The problem:
Please give the material from the line containing "pose: elev=214.8 azim=264.1" through the line containing "Dot at: occluded", inclusive, as a numbered list with blank lines omitted.

--- BEGIN Items ---

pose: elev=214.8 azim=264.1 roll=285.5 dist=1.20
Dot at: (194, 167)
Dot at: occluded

--- END Items ---
--- BEGIN Items ---

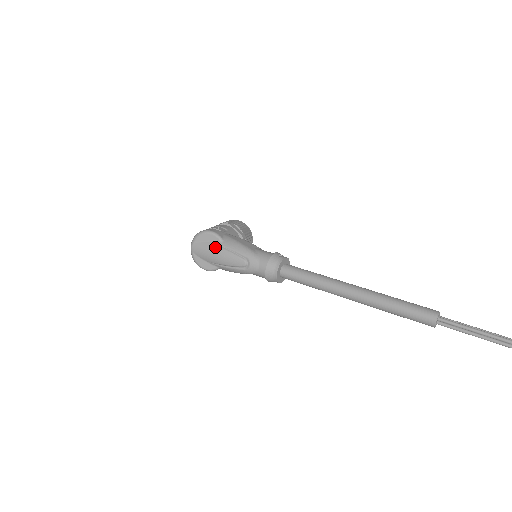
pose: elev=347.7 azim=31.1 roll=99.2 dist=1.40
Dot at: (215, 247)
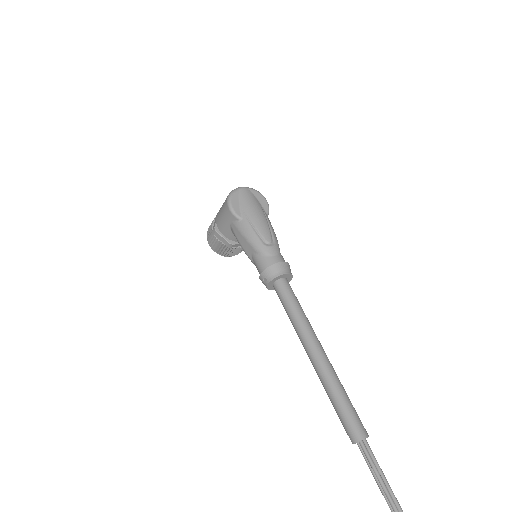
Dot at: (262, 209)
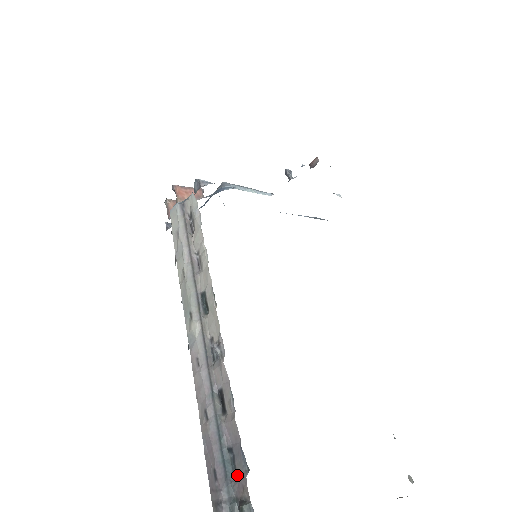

--- END Items ---

Written solution:
1. pose: elev=214.8 azim=264.1 roll=285.5 dist=1.20
2. Dot at: (194, 167)
3. Dot at: occluded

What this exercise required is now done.